Moreover, children and young people from the military community have lived through some of the fiercest military conflicts and, as a byproduct of war, have witnessed parents, other family members and friends suffer with combat’s emotional, mental and physical effect.
It is this exposure to the environmental presentations and the ripple effects of military combat that, for many children and young people, have become routed within their communities, and therefore require identification and positive intervention to prevent poor emotional health from turning into long-term mental health issues.
Importantly, it is not just poor emotional health and wellbeing that military connected children and young people face, there is a need to address the ‘whole’ health of this population.

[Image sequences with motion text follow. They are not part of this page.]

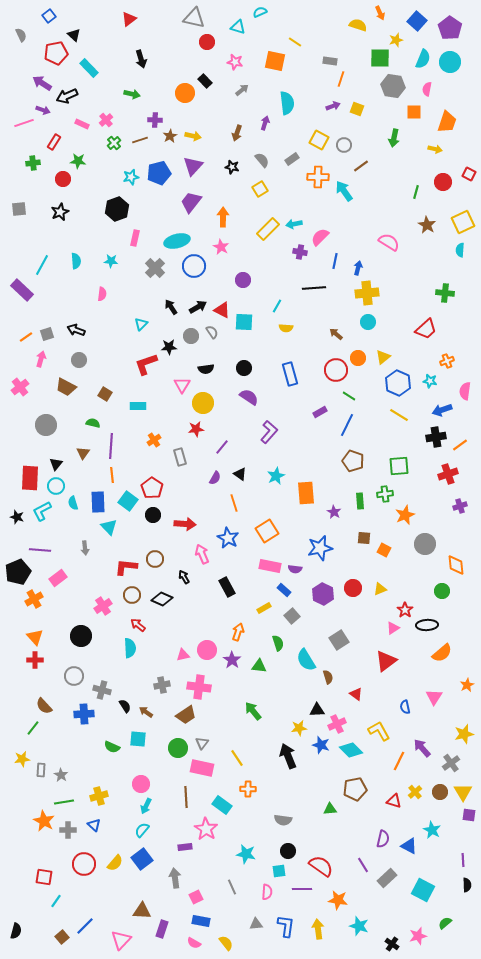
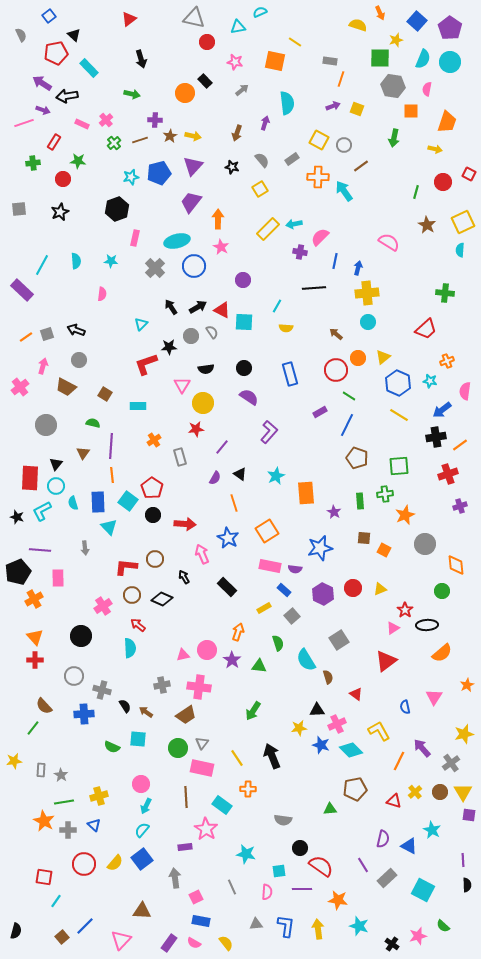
cyan triangle at (238, 27): rotated 28 degrees counterclockwise
black arrow at (67, 96): rotated 15 degrees clockwise
orange square at (414, 112): moved 3 px left, 1 px up
orange arrow at (223, 217): moved 5 px left, 2 px down
pink arrow at (41, 359): moved 2 px right, 7 px down
blue arrow at (442, 410): rotated 18 degrees counterclockwise
brown pentagon at (353, 461): moved 4 px right, 3 px up
pink rectangle at (58, 578): rotated 54 degrees counterclockwise
black rectangle at (227, 587): rotated 18 degrees counterclockwise
green arrow at (253, 711): rotated 108 degrees counterclockwise
black arrow at (288, 756): moved 16 px left
yellow star at (22, 759): moved 8 px left, 2 px down
black circle at (288, 851): moved 12 px right, 3 px up
green semicircle at (445, 923): moved 2 px left, 3 px down; rotated 96 degrees counterclockwise
purple rectangle at (162, 929): moved 7 px right, 14 px down; rotated 18 degrees clockwise
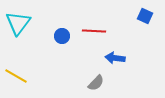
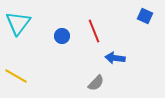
red line: rotated 65 degrees clockwise
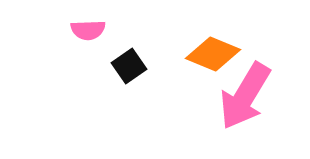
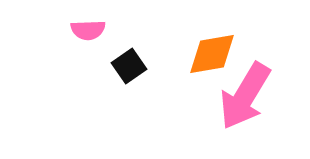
orange diamond: moved 1 px left; rotated 32 degrees counterclockwise
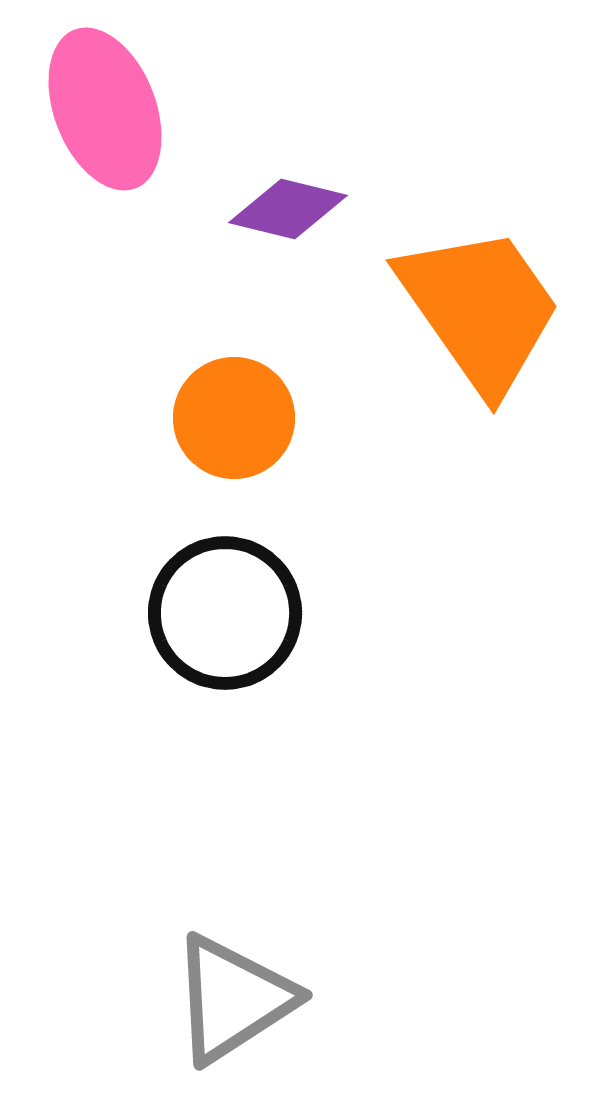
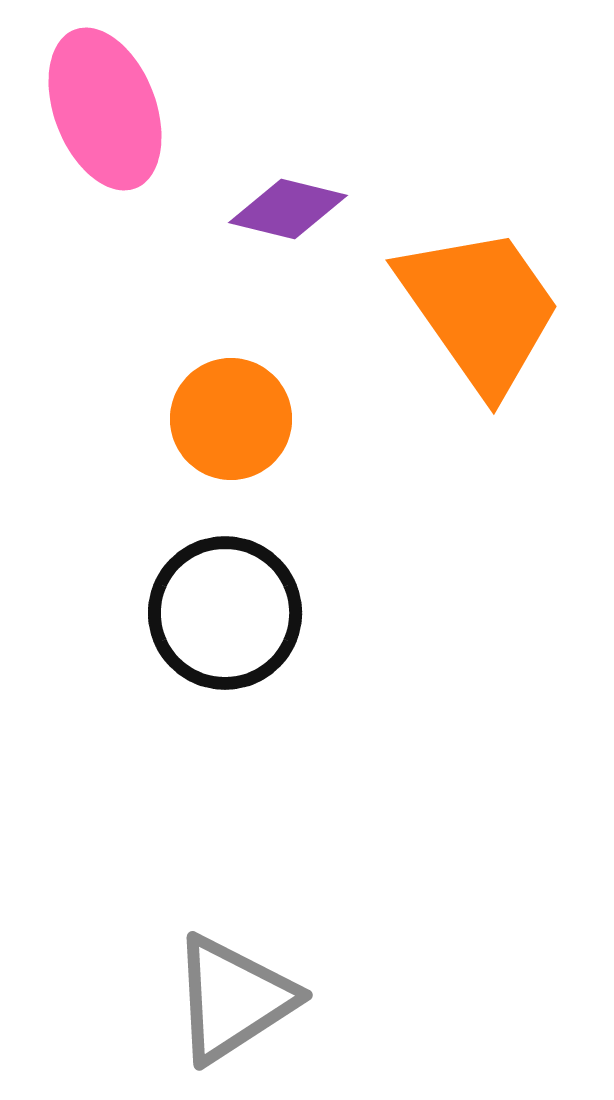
orange circle: moved 3 px left, 1 px down
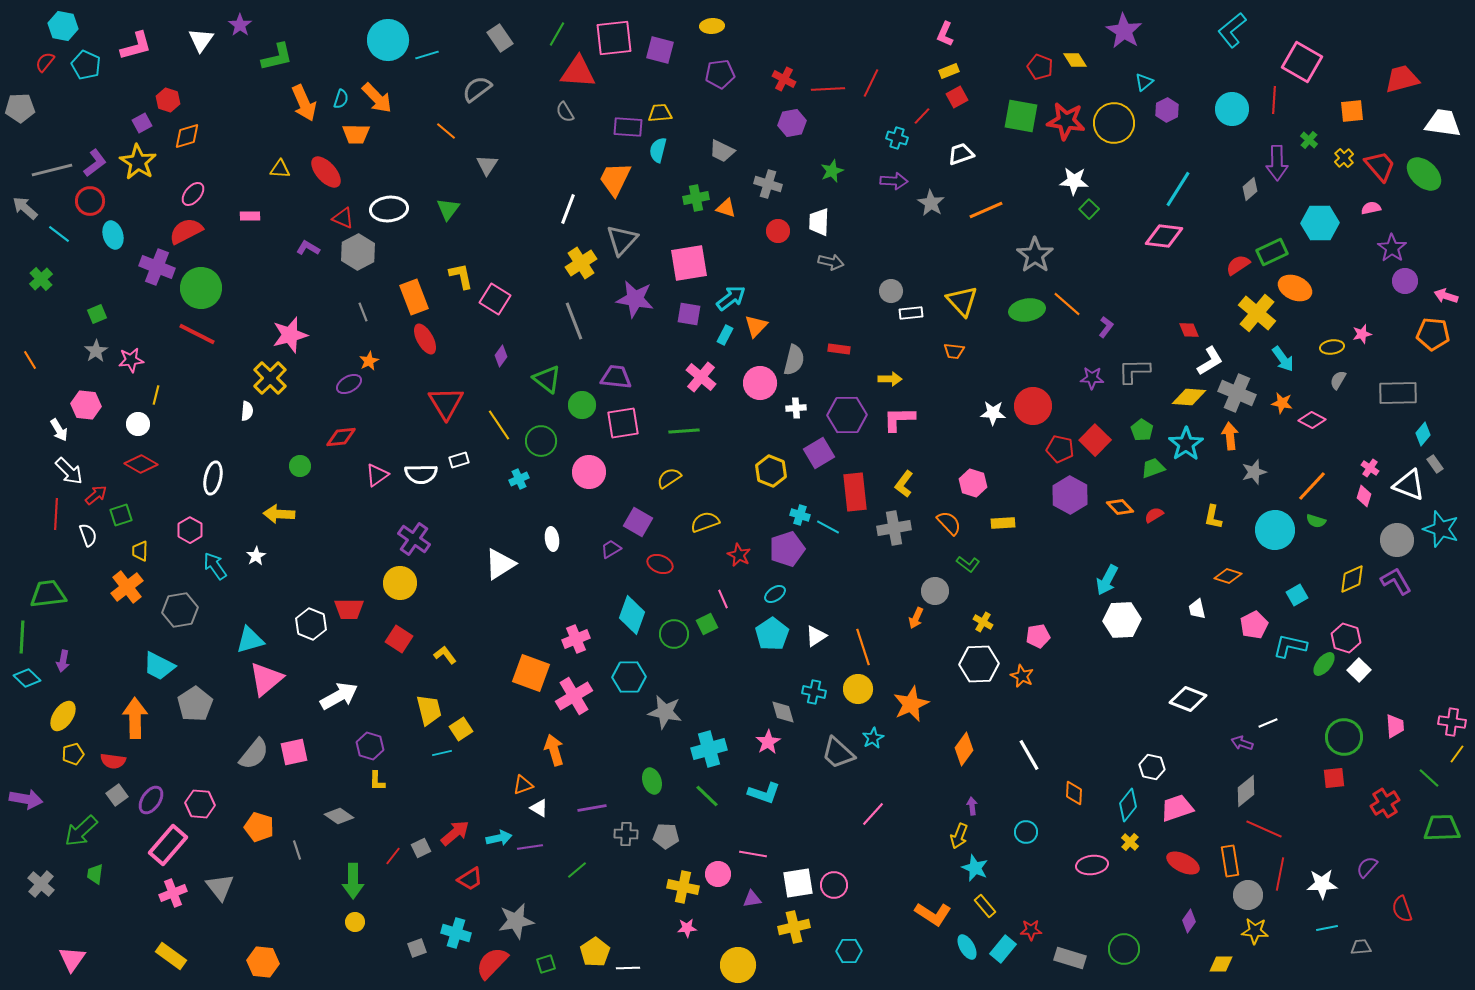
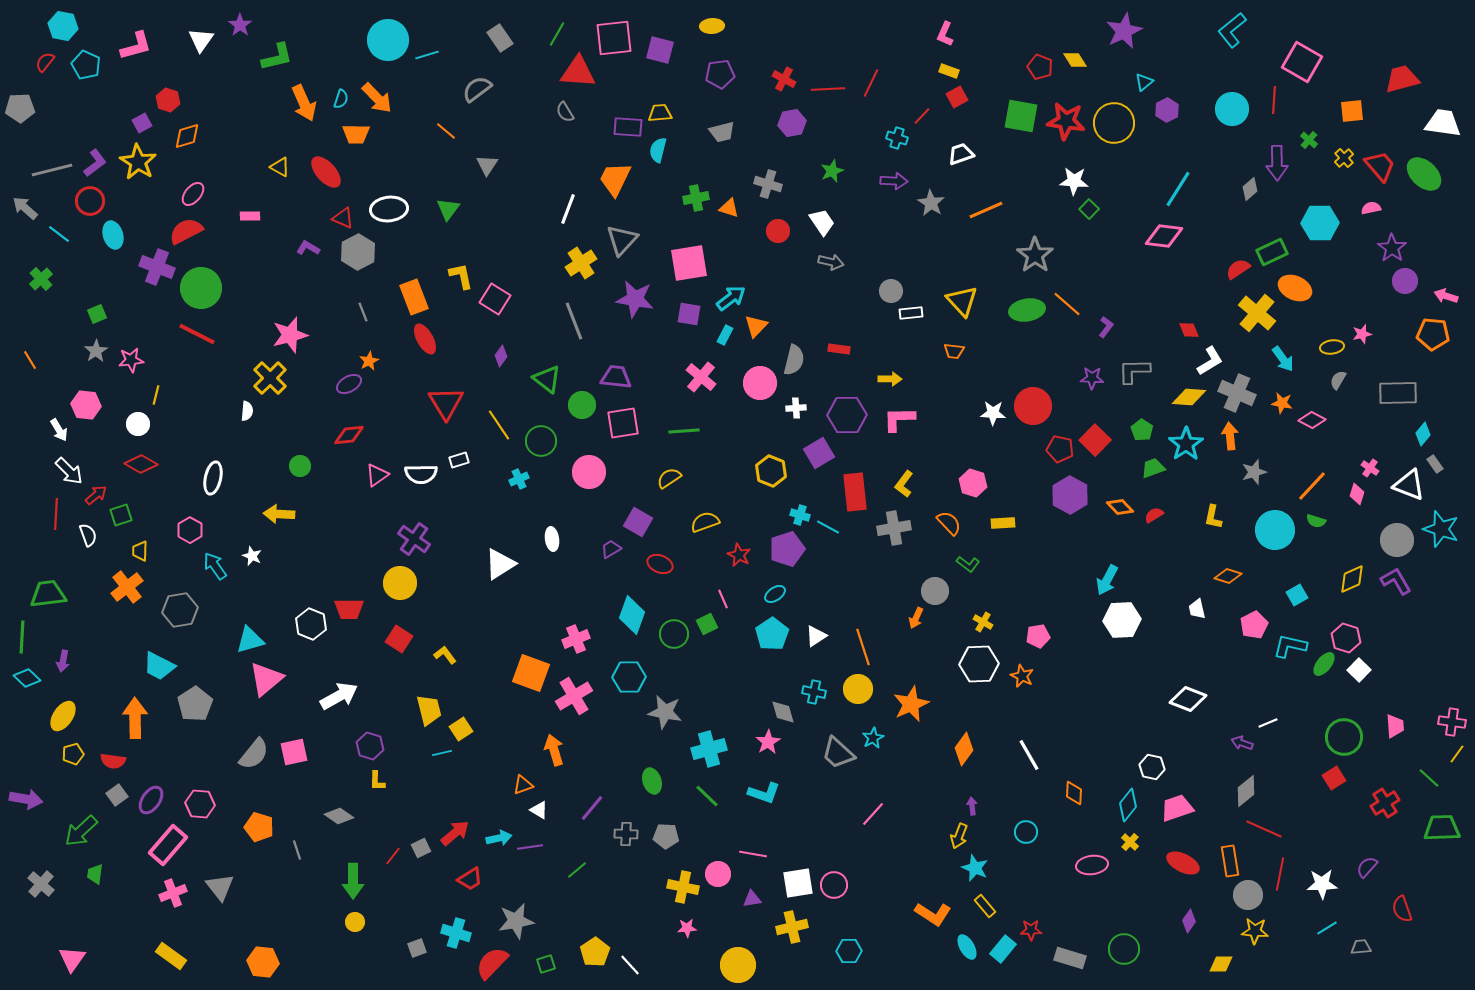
purple star at (1124, 31): rotated 15 degrees clockwise
yellow rectangle at (949, 71): rotated 42 degrees clockwise
gray trapezoid at (722, 151): moved 19 px up; rotated 40 degrees counterclockwise
yellow triangle at (280, 169): moved 2 px up; rotated 25 degrees clockwise
orange triangle at (726, 208): moved 3 px right
white trapezoid at (819, 222): moved 3 px right; rotated 144 degrees clockwise
red semicircle at (1238, 265): moved 4 px down
red diamond at (341, 437): moved 8 px right, 2 px up
pink diamond at (1364, 496): moved 7 px left, 2 px up
white star at (256, 556): moved 4 px left; rotated 18 degrees counterclockwise
red square at (1334, 778): rotated 25 degrees counterclockwise
white triangle at (539, 808): moved 2 px down
purple line at (592, 808): rotated 40 degrees counterclockwise
yellow cross at (794, 927): moved 2 px left
cyan line at (1327, 928): rotated 20 degrees counterclockwise
white line at (628, 968): moved 2 px right, 3 px up; rotated 50 degrees clockwise
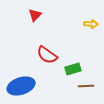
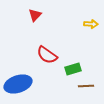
blue ellipse: moved 3 px left, 2 px up
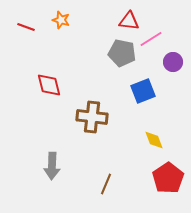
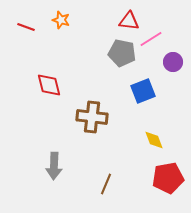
gray arrow: moved 2 px right
red pentagon: rotated 24 degrees clockwise
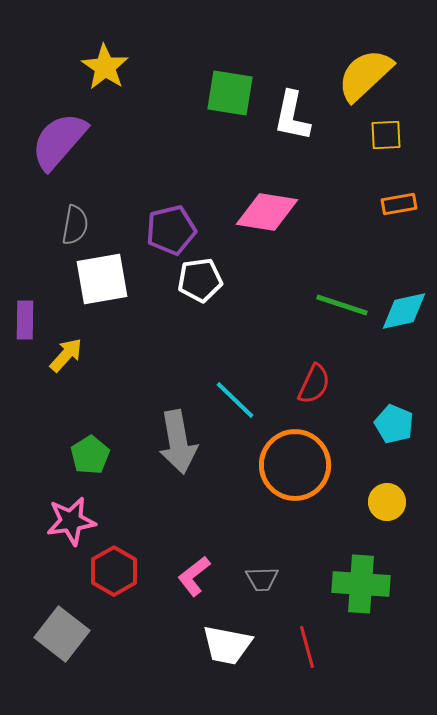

It is well documented that adversity across childhood can also affect a child or young person’s physical health.
Adverse child experiences play a key role to understanding and identifying potentially harmful lifelong health outcomes for those children and young people who are exposed to them.
Moreover, when childhood adversities are coupled with health inequalities, such as poor nutritional attainment, inadequate housing, uncertain income, social discrimination, poverty and access to good health care, there is a significant risk of poor emotional, physical and mental health outcomes and a real possibility of a reduction in life expectancy.
Therefore, access to appropriate intervention is crucial to improving the lives of military connected children and young people.
As identified within the strategy, military connected children and young people face difficulties accessing appropriate emotional health and mental health services due to high mobility, knowledge regarding what services are available and how to access them.
Due to these reasons Scotland must consider how to identify poor emotional health and wellbeing within this population of children and young people, connect them to appropriate service provision, whilst also having the cultural and contextual knowledge of how service providers can connect to this population and positively engage with military connected children and young people, as well as their families, using a systemic family approach to assessing and developing positive outcomes for military connected children and young people.
Looking at this issue from a public health lens, it is vital that Scotland make every contact count to address the growing emotional health and wellbeing needs of this population. Moreover, due to the transient nature of the military and for those leaving the military the transition into the civilian population, it is vital to enable transitioning families to build community capacity to thrive.
It is well documented accessing support from health, social care and third sector services following transition from the UK Armed Forces, even after extended periods of time since leaving force’s life, can be fraught with challenges for military connected children and young people, potentially leaving them disadvantaged within the civilian population, which could negatively impact their social determinants of health, resulting in transition for some, becoming a lonely place and can add to already existing life adversities, create social isolation and loneliness, and become an accelerant for poor emotional health and wellbeing for military connected children and young people.
Therefore, Scotland needs to address the hidden and unmet needs of veterans and their families by identifying, connecting and positively engaging them in their local community, thus building community capacity and improve access to community assets to reduce poor emotional health of military connected children and young people and enable them to thrive and succeed.